- **STATED EXERCISE A**
Print every line of the dataset entries rows below word for word, leaving the pictures out of your output.

- **DOCUMENT EXCERPT**

-- BEGIN --

Dimsum breakfast in Hong Kong
Typical breakfast of Cha Chaan Teng with Hong Kong style Milk Tea

Food in Hong Kong is based on Cantonese cuisine, despite the territory's exposure to foreign influences and its residents' varied origins. Rice is the staple food, and is usually served plain with other dishes.[251] Freshness of ingredients is emphasised. Poultry and seafood are commonly sold live at wet markets, and ingredients are used as quickly as possible.[252] There are five daily meals: breakfast, lunch, afternoon tea, dinner, and siu yeh.[253] Dim sum, as part of yum cha (brunch), is a dining-out tradition with family and friends. Dishes include congee, cha siu bao, siu yuk, egg tarts, and mango pudding. Local versions of Western food are served at cha chaan teng (fast, casual restaurants). Common cha chaan teng menu items include macaroni in soup, deep-fried French toast, and Hong Kong-style milk tea.[251]

Cinema

Hong kong bruce lee statue
Statue of Bruce Lee on the Avenue of Stars, a tribute to the city's film industry

Hong Kong developed into a filmmaking hub during the late 1940s as a wave of Shanghai filmmakers migrated to the territory, and these movie veterans helped rebuild the colony's entertainment industry over the next decade.[254] By the 1960s, the city was well known to overseas audiences through films such as The World of Suzie Wong.[255] When Bruce Lee's Way of the Dragon was released in 1972, local productions became popular outside Hong Kong. During the 1980s, films such as A Better Tomorrow, As Tears Go By, and Zu Warriors from the Magic Mountain expanded global interest beyond martial arts films; locally made gangster films, romantic dramas, and supernatural fantasies became popular.[256] Hong Kong cinema continued to be internationally successful over the following decade with critically acclaimed dramas such as Farewell My Concubine, To Live, and Chungking Express. However, the city's martial-arts-film roots are evident in the roles of the most prolific Hong Kong actors. Jackie Chan, Donnie Yen, Jet Li, Chow Yun-fat, and Michelle Yeoh frequently play action-oriented roles in foreign films. At the height of the local movie industry in the early 1990s, over 400 films were produced each year; since then, industry momentum shifted to mainland China. The annual number of films produced has declined, to about 60 in 2017.[257]

Music

Leslie Cheung (left) is considered a pioneering Cantopop artist, and Andy Lau has been an icon of Hong Kong music and film for several decades as a member of the Four Heavenly Kings.

Leslie Cheung
Andy Lau (cropped)

Cantopop is a genre of Cantonese popular music which emerged in Hong Kong during the 1970s. Evolving from Shanghai-style shidaiqu, it is also influenced by Cantonese opera and Western pop.[258] Local media featured songs by artists such as Sam Hui, Anita Mui, Leslie Cheung, and Alan Tam; during the 1980s, exported films and shows exposed Cantopop to a global audience.[259] The genre's popularity peaked in the 1990s, when the Four Heavenly Kings dominated Asian record charts.[260] Despite a general decline since late in the decade,[261] Cantopop remains dominant in Hong Kong; contemporary artists such as Eason Chan, Joey Yung, and Twins are popular in and beyond the territory.[262]

Western classical music has historically had a strong presence in Hong Kong, and remains a large part of local musical education.[263] The publicly funded Hong Kong Philharmonic Orchestra, the territory's oldest professional symphony orchestra, frequently host musicians and conductors from overseas. The Hong Kong Chinese Orchestra, composed of classical Chinese instruments, is the leading Chinese ensemble and plays a significant role in promoting traditional music in the community.[264]

Sport and recreation

Crowd cheering, Hong Kong Sevens 2009
The Hong Kong Sevens, considered the premier tournament of the World Rugby Sevens Series, is played each spring.

-- END --

(Dataset entries)
-- BEGIN --

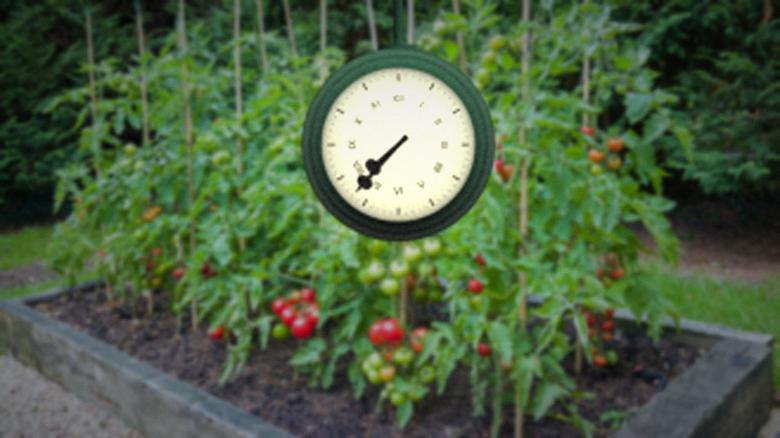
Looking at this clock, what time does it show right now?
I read 7:37
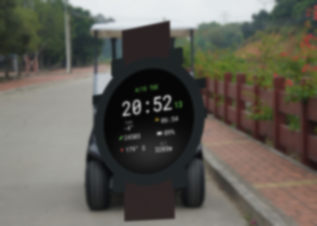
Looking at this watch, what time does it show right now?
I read 20:52
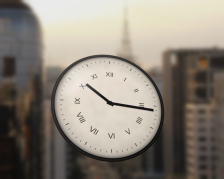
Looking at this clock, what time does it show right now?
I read 10:16
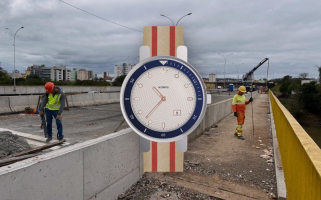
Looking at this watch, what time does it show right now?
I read 10:37
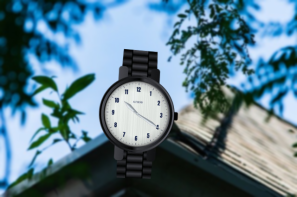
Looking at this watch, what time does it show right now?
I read 10:20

-- END --

- **STATED EXERCISE B**
Answer these questions using the Hong Kong culture excerpt above:
(i) How many daily meals does the excerpt list?
(ii) In which decade did Cantopop emerge in Hong Kong?
(iii) About how many films were produced in Hong Kong in 2017?

- **TASK RESPONSE A**
Looking at this clock, what time does it show right now?
I read 7:37
Looking at this watch, what time does it show right now?
I read 20:52
Looking at this clock, what time does it show right now?
I read 10:16
Looking at this watch, what time does it show right now?
I read 10:37
Looking at this watch, what time does it show right now?
I read 10:20

- **TASK RESPONSE B**
(i) Five: breakfast, lunch, afternoon tea, dinner, and siu yeh.
(ii) The 1970s.
(iii) About 60.